### EXCERPTED TEXT ###

What’s even more remarkable about The Conversation is that it was shot between The Godfather and The Godfather Part II, which, for my money, are still two of the few truly canonical works of American art, pictures that have shaped the way we talk and think of ourselves. The Conversation isn’t a gangster epic like those two movies. It’s a quiet, contemplative art film. Coppola dictated the script to a transcriber when he was still an unknown filmmaker and initially approached Marlon Brando to play Harry, but got turned down. After the success of the first Godfather, Coppola had enough clout to raise a modest budget for the project. Even in a very good year for movies – Blazing Saddles, A Woman Under The Influence, and The Taking of Pelham 1, 2, 3 came out in 1974 as well - The Conversation was a critical standout.
But on the night I saw it at the Paris, there were maybe ten other people in the theater.
And my son overheard a young staffer grumbling, “I can’t believe people paid money to see that” after it was over. Whatever, dude. You’re right; it’s not like playing Minecraft. It’s pretty goddamn obvious that there’s not a huge American audience for quiet, contemplative films. There never really was. Though, fifty years ago, a critical support system existed that could publicize such pictures and maybe sell out the art houses in a few major cities.
The more poignant question is how someone like Francis Ford Coppola could make such outstanding works of art in his thirties – four of them if you count Apocalypse Now – and then end his career with Megalopolis.
It pains me to say it, but I don’t think any of his films have been that memorable since Martin Sheen’s head emerged from that swamp. Tucker and Gardens of Stone were okay, One From The Heart has its fans, and some people like his Dracula. But The Rainmaker? Peggy Sue Got Married? Jack with Robin Williams playing a child in an adult’s body? What puzzles me the most is looking at Coppola’s older films and being reminded that very few directors have his gift for making you feel you are actually in the room with the characters. It's true that in the Godfathers, he had Mario Puzo’s family story and Gordon Willis’s mad genius photography to provide a sense of life. But that same intimacy is present in The Conversation, which was written by Coppola with cinematography by Bill Butler.
Yet little in his filmography since then has the same light from within. Listening to present-day 85-year-old Coppola give a brief filmed introduction to The Conversation, I wondered if he was offering some clues. He mentioned that it was always his dream to direct stories of his own creation, as opposed to other people’s narratives like The Godfather. But, he confessed, he often lost perspective in the process and could not tell if his story and characters were interesting to anyone else.
That willingness to experiment and struggle is evident in Megalopolis, as is that loss of perspective. The thing is, I really wanted it to be great. Sometimes, artists get lost in the desert for decades and then somehow find their gift again closer to the end of the journey. I think something like that happened with Philip Roth in his late novels, Bob Dylan, and the film director Vittorio De Sica, who went through a long dry spell before concluding with The Garden of the Finzi-Continis a few years before he died.
It's a little disappointing that Coppola could not quite summon the same magic for his last picture – or at least I didn’t see it on first viewing. But maybe it’s more reasonable to be appreciative for what he has given us, especially when it includes a film as assured and unassuming as The Conversation.
De Sica had Dominque Sanda to inspire him…..and most importantly a compelling, heart wrenching story to tell….
I'm pretty sure Eddie Muller and Michael Connelly enjoyed The Conversation. So you're in good company there. It's been a long time. I think Siskel and Ebert gave it two thumbs up as well. I think.

### PROVIDED MATERIAL ###

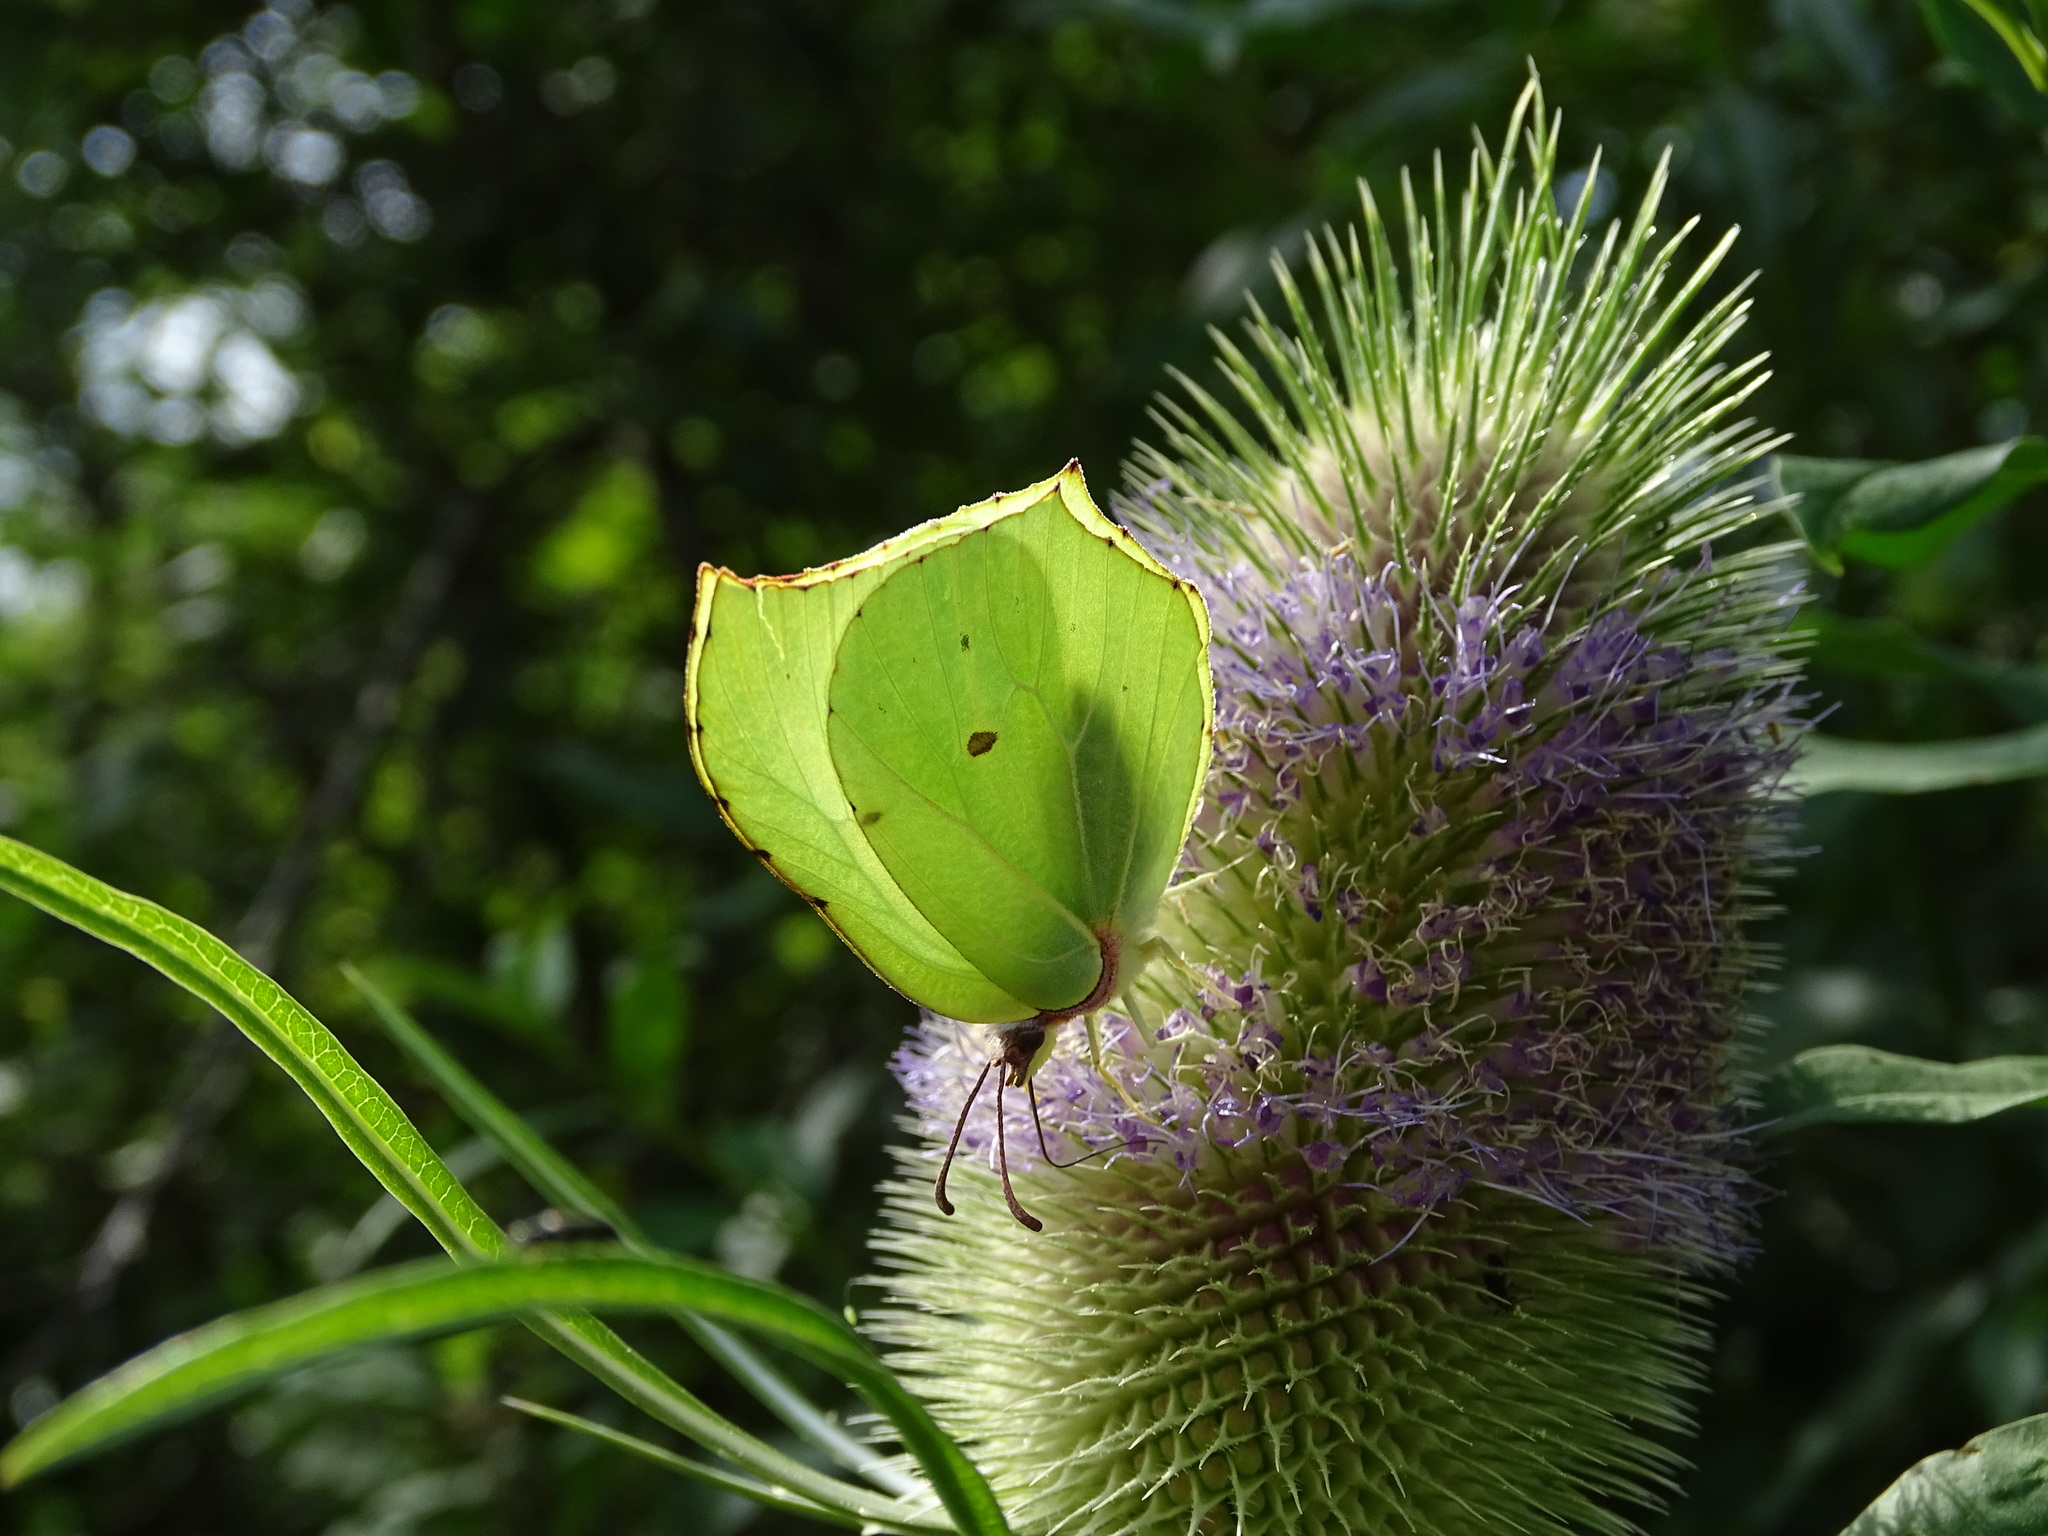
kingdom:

###
### PROVIDED MATERIAL ###

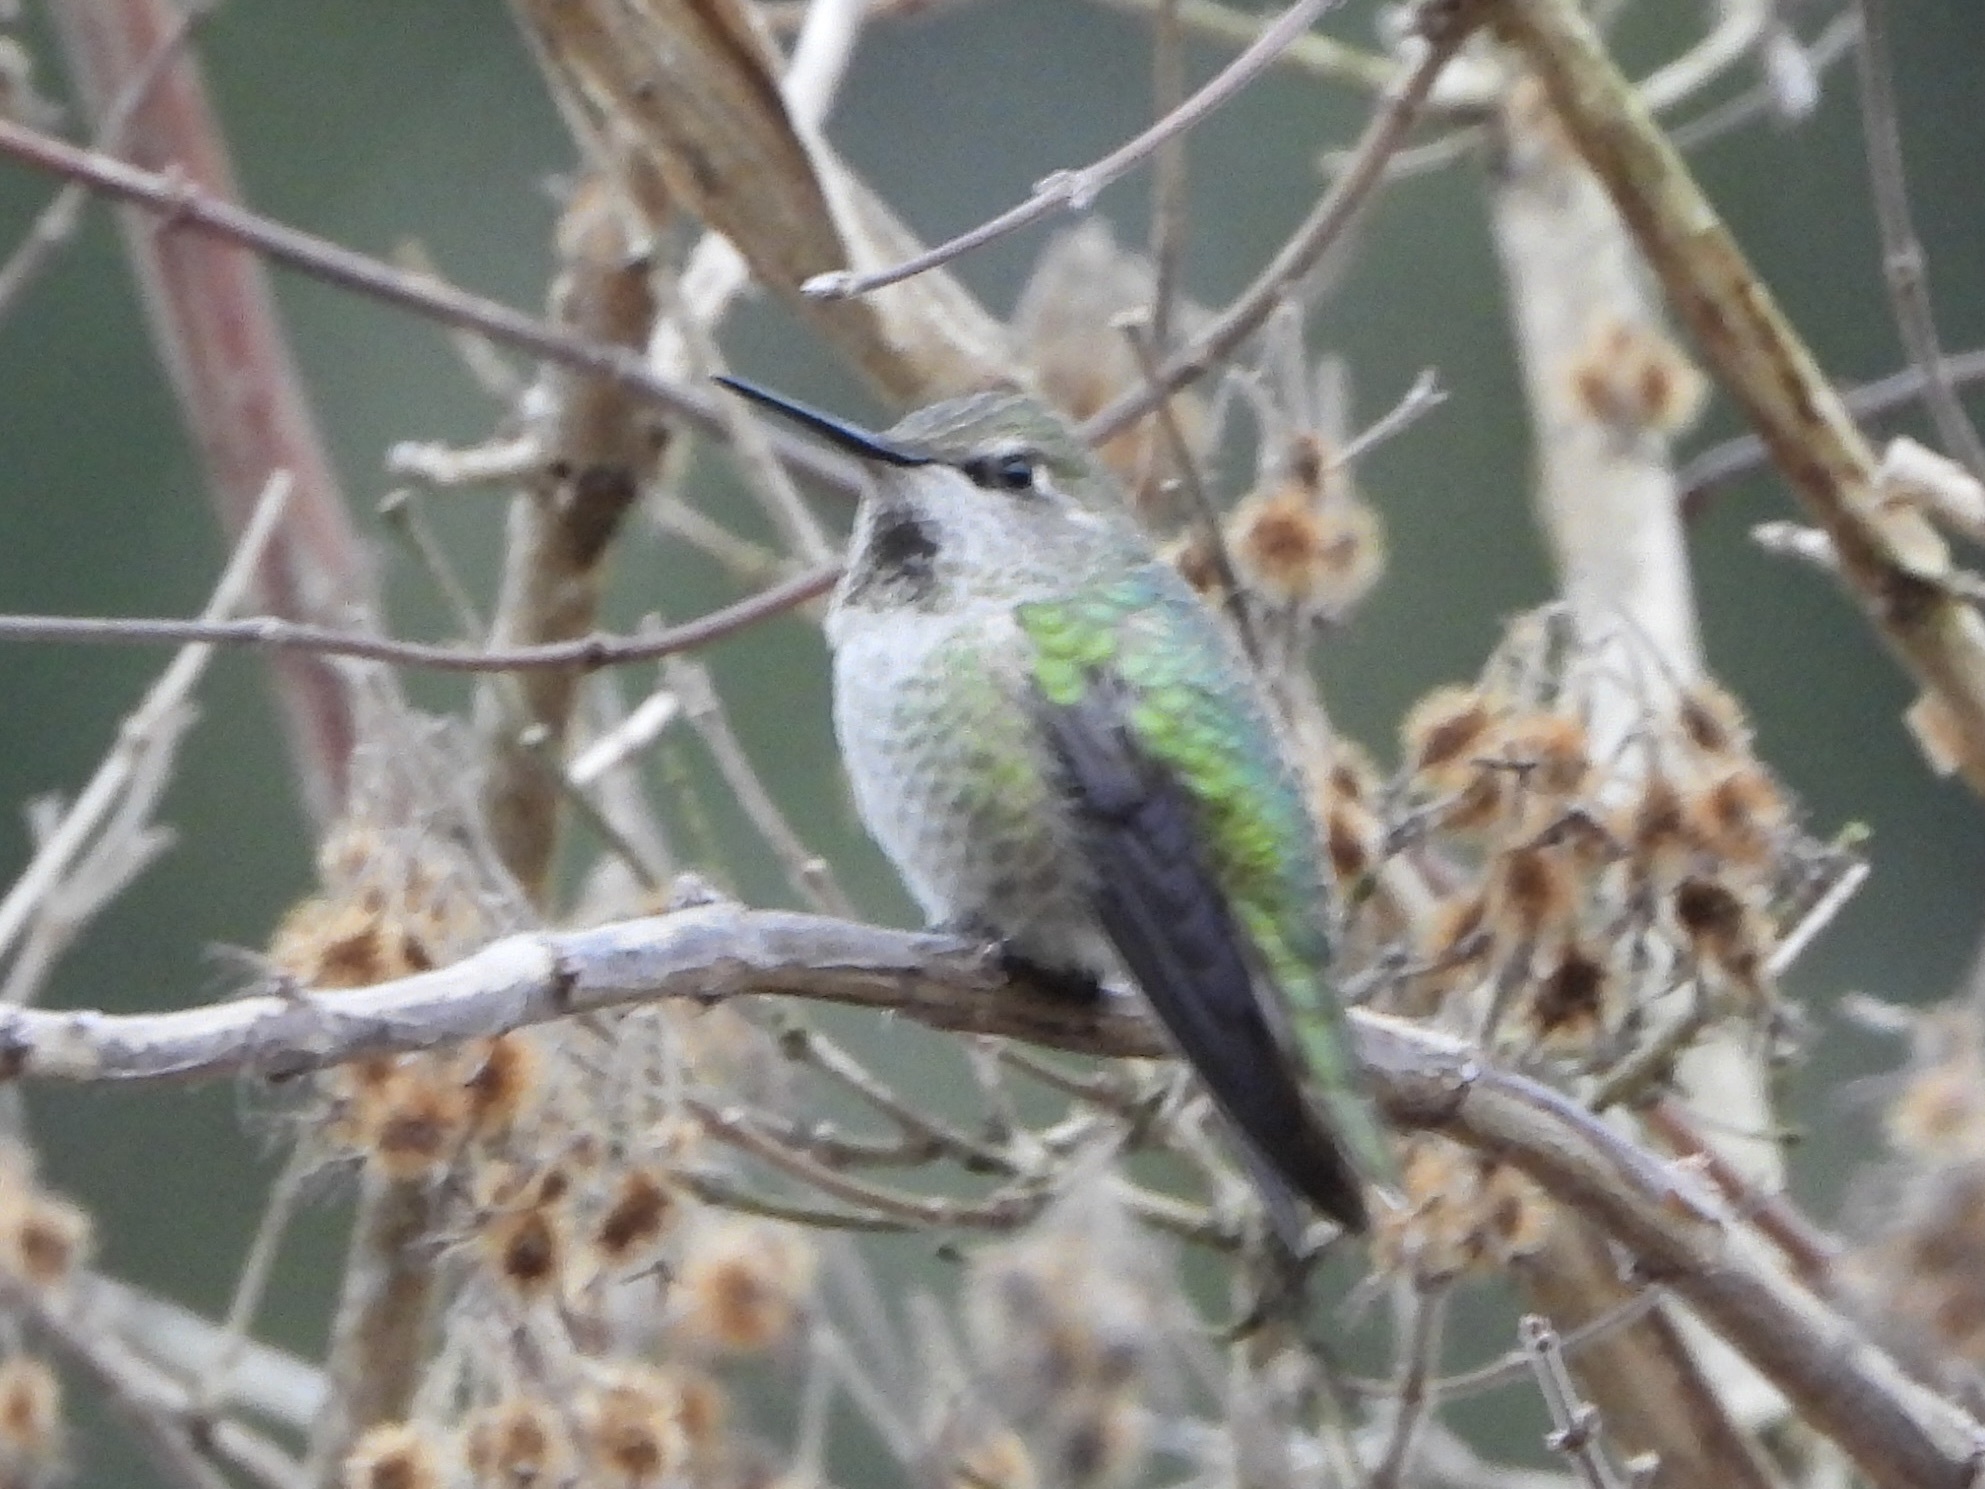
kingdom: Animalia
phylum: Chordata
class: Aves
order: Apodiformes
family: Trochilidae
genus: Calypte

###

■ YOUR TASKS:
1. In the text on The Conversation, which actor did Coppola first approach to play Harry?
2. Copy the passage from the text on The Conversation word for word, starting at "And my son overheard" and ending at "career with Megalopolis.".

■ ANSWERS TO THE TASKS:
1. Marlon Brando.

2.
And my son overheard a young staffer grumbling, “I can’t believe people paid money to see that” after it was over. Whatever, dude. You’re right; it’s not like playing Minecraft. It’s pretty goddamn obvious that there’s not a huge American audience for quiet, contemplative films. There never really was. Though, fifty years ago, a critical support system existed that could publicize such pictures and maybe sell out the art houses in a few major cities.
The more poignant question is how someone like Francis Ford Coppola could make such outstanding works of art in his thirties – four of them if you count Apocalypse Now – and then end his career with Megalopolis.